─── MATERIAL PROVIDED

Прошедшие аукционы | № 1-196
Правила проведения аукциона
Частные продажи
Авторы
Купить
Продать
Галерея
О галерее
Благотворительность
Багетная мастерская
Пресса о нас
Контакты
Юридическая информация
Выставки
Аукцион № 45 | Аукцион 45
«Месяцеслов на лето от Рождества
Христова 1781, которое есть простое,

──────

TASK INSTRUCTIONS —
Rewrite the data above, swapping "Контакты" for "Связаться с нами" and keeping everything else the same.

ANSWER BOX —
Прошедшие аукционы | № 1-196
Правила проведения аукциона
Частные продажи
Авторы
Купить
Продать
Галерея
О галерее
Благотворительность
Багетная мастерская
Пресса о нас
Связаться с нами
Юридическая информация
Выставки
Аукцион № 45 | Аукцион 45
«Месяцеслов на лето от Рождества
Христова 1781, которое есть простое,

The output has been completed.